Do you have any idea of what could cause this issue? How is it possible that this fault happens only sometimes? I really can't imagine a possible explanation...
First, an "instruction fetch" page fault will only occur if you try to execute from an NX-protected page, and I don't assume you have NX enabled.
Also, maybe your page has some reserved bits set, and that's why the page fault occurs.
What's in your PML4? What's in your PD? 4 KB/2 MB pages? What's in your page directory/page entry? What's in your GDT? Are interrupts enabled?
You know your OS is advanced when you stop using the Intel programming guide as a reference.
0008 CodeER Bas=00000000 Lim=00000000 DPL=0 P A AVL=0 L=1
0010 DataRW Bas=00000000 Lim=00000000 DPL=0 P A AVL=0 L=0
0018 CodeER Bas=00000000 Lim=00000000 DPL=3 P A AVL=0 L=1
0020 DataRW Bas=00000000 Lim=00000000 DPL=3 P A AVL=0 L=0
0028 Tss64B Bas=ffff8000001e6038 Lim=00000067 DPL=0 P B AVL=0 R=0
iansjack wrote:Just to check, what exactly is the error code? Does the VirtualBox log have nothing to say about the error?
The error code is 5 (bit 2 means "fault during user mode" and bit 0 means "faulting address was present in mapping hierarchy").
The VirtualBox log does not seem to contain any info (I think it's normal, given that page fault are a "normal" event for an OS).
All I can think, from the information that we have, is that the fault is caused by the invalid stack. (It is not in a writable page, and clearly a stack needs to be writable.) That your program doesn't use this stack is irrelevant; it's values are still loaded into the appropriate registers.
iansjack wrote:All I can think, from the information that we have, is that the fault is caused by the invalid stack. (It is not in a writable page, and clearly a stack needs to be writable.) That your program doesn't use this stack is irrelevant; it's values are still loaded into the appropriate registers.
I tried to set page 0 (that contains both the faulting instruction and the unused usermode stack pointer) writable, but the fault still happens sometimes.

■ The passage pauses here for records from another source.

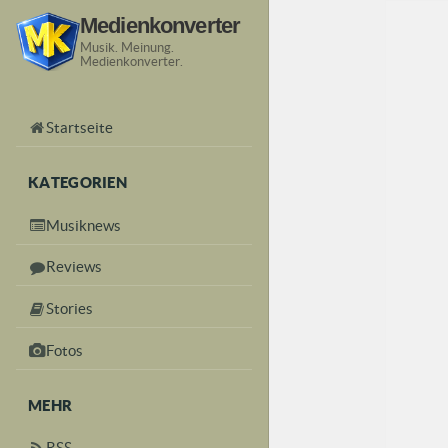
Medienkonverter
Musik. Meinung.
Medienkonverter.
Startseite
KATEGORIEN
Musiknews
Reviews
Stories
Fotos
MEHR
RSS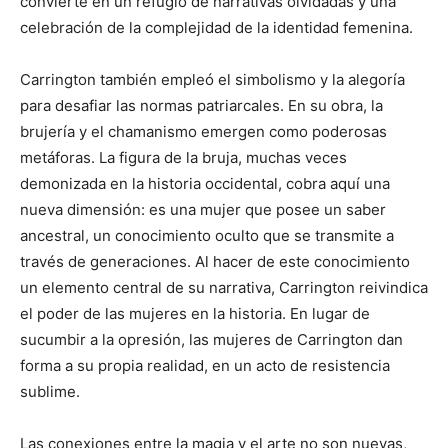
convierte en un refugio de narrativas olvidadas y una
celebración de la complejidad de la identidad femenina.
Carrington también empleó el simbolismo y la alegoría
para desafiar las normas patriarcales. En su obra, la
brujería y el chamanismo emergen como poderosas
metáforas. La figura de la bruja, muchas veces
demonizada en la historia occidental, cobra aquí una
nueva dimensión: es una mujer que posee un saber
ancestral, un conocimiento oculto que se transmite a
través de generaciones. Al hacer de este conocimiento
un elemento central de su narrativa, Carrington reivindica
el poder de las mujeres en la historia. En lugar de
sucumbir a la opresión, las mujeres de Carrington dan
forma a su propia realidad, en un acto de resistencia
sublime.
Las conexiones entre la magia y el arte no son nuevas,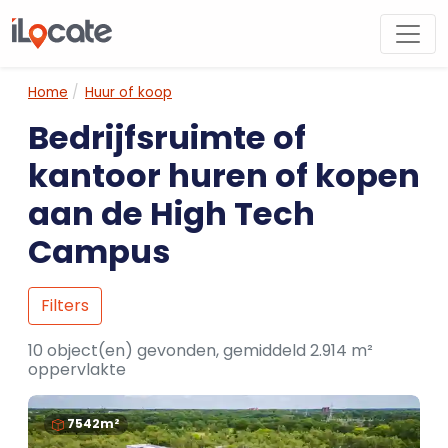
Home
Huur of koop
Bedrijfsruimte of
kantoor huren of kopen
aan de High Tech
Campus
Filters
10 object(en) gevonden, gemiddeld 2.914 m²
oppervlakte
7542m²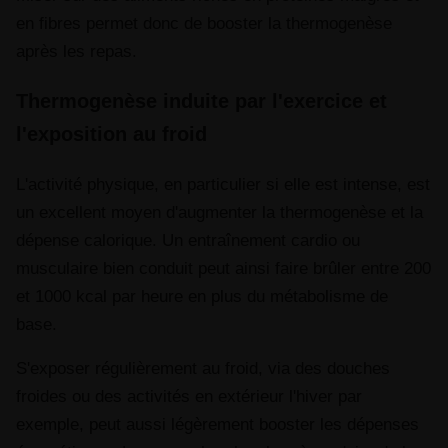
en fibres permet donc de booster la thermogenèse
après les repas.
Thermogenèse induite par l'exercice et
l'exposition au froid
L'activité physique, en particulier si elle est intense, est
un excellent moyen d'augmenter la thermogenèse et la
dépense calorique. Un entraînement cardio ou
musculaire bien conduit peut ainsi faire brûler entre 200
et 1000 kcal par heure en plus du métabolisme de
base.
S'exposer régulièrement au froid, via des douches
froides ou des activités en extérieur l'hiver par
exemple, peut aussi légèrement booster les dépenses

Have you tried clearing the TLB (using INVLPG or something else)? Normally you'd map all the memory for supervisor initially, and then modify them to be user-writable as well. Being the page for null pointer address, IVT and BDA, the CPU could have easily cached the earlier "available supervisor-only" page in the TLB and rejects it accordingly, while all the default inspections will of course look at RAM and not the TLB and tell you an alternative reality.
"Certainly avoid yourself. He is a newbie and might not realize it. You'll hate his code deeply a few years down the road." - Sortie
[ My OS ] [ VDisk/SFS ]
Combuster wrote:Have you tried clearing the TLB (using INVLPG or something else)? Normally you'd map all the memory for supervisor initially, and then modify them to be user-writable as well. Being the page for null pointer address, IVT and BDA, the CPU could have easily cached the earlier "available supervisor-only" page in the TLB and rejects it accordingly, while all the default inspections will of course look at RAM and not the TLB and tell you an alternative reality.
Thank you very much, Combuster! For some reason I forgot to put the invlpg instruction in my set_memory_rights function! I'm such an idiot!